Paper Review: GSM-Symbolic
2024-10-23
Paper here.
Raw Notes
- A Peek into Token Bias: Large Language Models Are Not Yet Genuine Reasoners - this paper seems worth skimming real quick.
- Overall, shared methodology of generating a synthetic dataset and trying
- Seems useful in a synethtic dataset to have some formal task definition (or way of varying it), and then having an explicit public and private test set.
- It would be useful to think of a task standard for parameteric tasks. And also improving the task standard to make sure that everyone submits to one public / private repository...
- "probabilistic pattern-matching rather than formal reasoning" literally whatever. Quite concretly, logical reasoning for humans requires paper (or a very-well trained brain). LLMs could 100% do formal reasoning if given tools to do so - and would fail in similar ways to humans.
- " Schaeffer et al. (2023) argue that when a task requires emitting multiple tokens correctly, the probability of answering correctly decreases exponentially with the number of tokens"
- Paper here
- Ohh! This looks super relevant to my thinking here - but I think they are making a different point. Let's read it.
- " even though the model family’s per-token error rate changes smoothly, continuously and predictably with increasing scale."
- But notably - real world tasks match this description. So sure, this is an artifact of the measurement process, but real world tasks care less about per-token error rate than they do "practically useful" things - which exact string match is a great example of!
- I don't get how accuracy is a non-linear metric?

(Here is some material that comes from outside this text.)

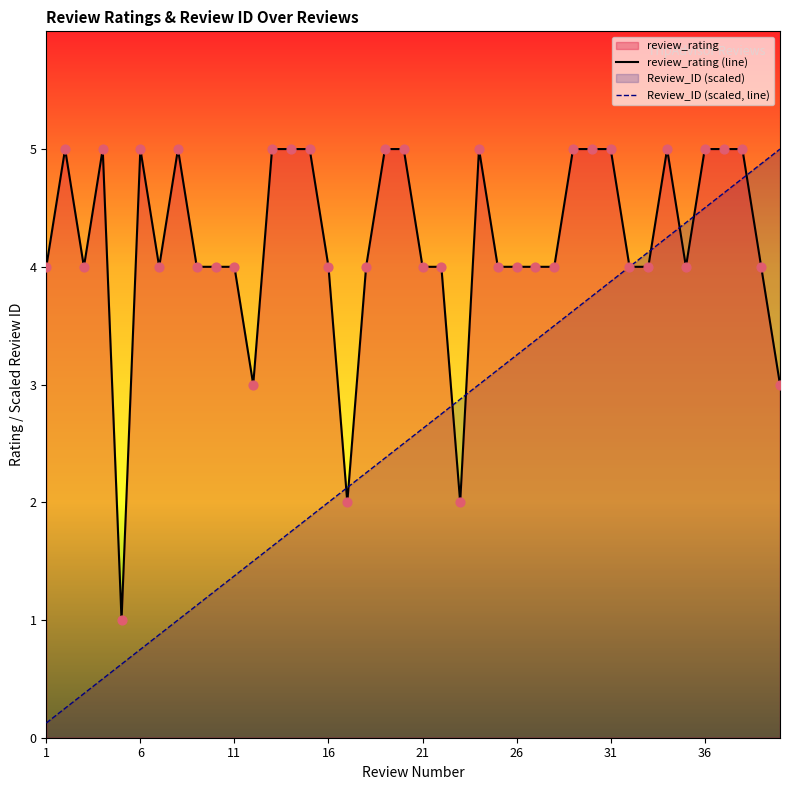

Which series has the largest Y range (max minus min)?

Review_ID (scaled, line)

Need to read more
- "Changing from a nonlinear metric to a linear metric such as Token Edit Distance, scaling shows smooth, continuous and predictable improvements, ablating the emergent ability." - yes. But token edit distance for something like answering multiple choice this metric make no sense. Or on reversing a hash. Or on doing something tangible.
- Ah. I see how accuracy is non-linear (if accuracy is defined as selecting L correct tokens).
- Notably though, the tasks we'd like to make benchmarks on I think should not be those that are L correct tokens - these are kinda boring. Rather, we'd like the tasks to be something that require actual action... does this distinction make sense? Like it's almost more useful if they can use tools, than if they can generate L correct tokens.
- And multiple choice is also the case - Brier Score - some metric for how close it gets to assigning the right probability. Whatever.
- Notably: **real usefulness in the real world often actually requires accuracy. So the emergent-ness is still true - perhaps the metric graphs are misleading, because we do gradually approach performance, but if you're looking to measure what size model can accomplish something, only the bigger ones can.
- This paper is only proving that you actually have some predictive capabilities when you are before this final result.
- Is this true when you have something like reversing a hash? Can you come up with a linear metric? I am not sure.
- "Prediction: Emergent Abilities Disappear With Better Statistics"
- "Emergent abilities appear only for specific metrics, not task-model families." They make this seem like such a gotcha - but in practice, some metrics are "real" in the sense that they actually measure the thing that matters for the model doing useful work in the real world. This is an important difference. Notably, though, if we can formulate the metric differently, we might be able to get more predictive power; this is kinda compelling.
- Overall, this paper was really useful. In general, my two takeaways:
- Accuracy (can be) a non-linear metric in token-length. Non-linear metrics (and )
Ok, I am actually going to write about this above paper. I think it's more interesting than GSM Symbolic, specifically for task standard work.
Can all tasks be scored by a linear metric?
This paper introduces a model that argues that emergent capabilities may not be real, and in fact may just be a function of the metric choosen to measure these capabilities.
Two responses to this:
- Some capabilities only exist when a certain non-linear metric is indeed met. E.g. if the capability you care about is "can this model pass a test" - then multiple-choice accuracy is actually the metric you need to use. Switching to something like Brier Score doesn't help, as you're no longer measuring the capability you care about: passing the test.
- That being said, switching to Brier Score can make this performance more "predictable." So, the capabilites you care about may be "emergent" in the sense that they are NOT there for small models, and then at a certain size. But it also might be the case that the place they appear is predictable - if you can convert from Brier Score to performance on test!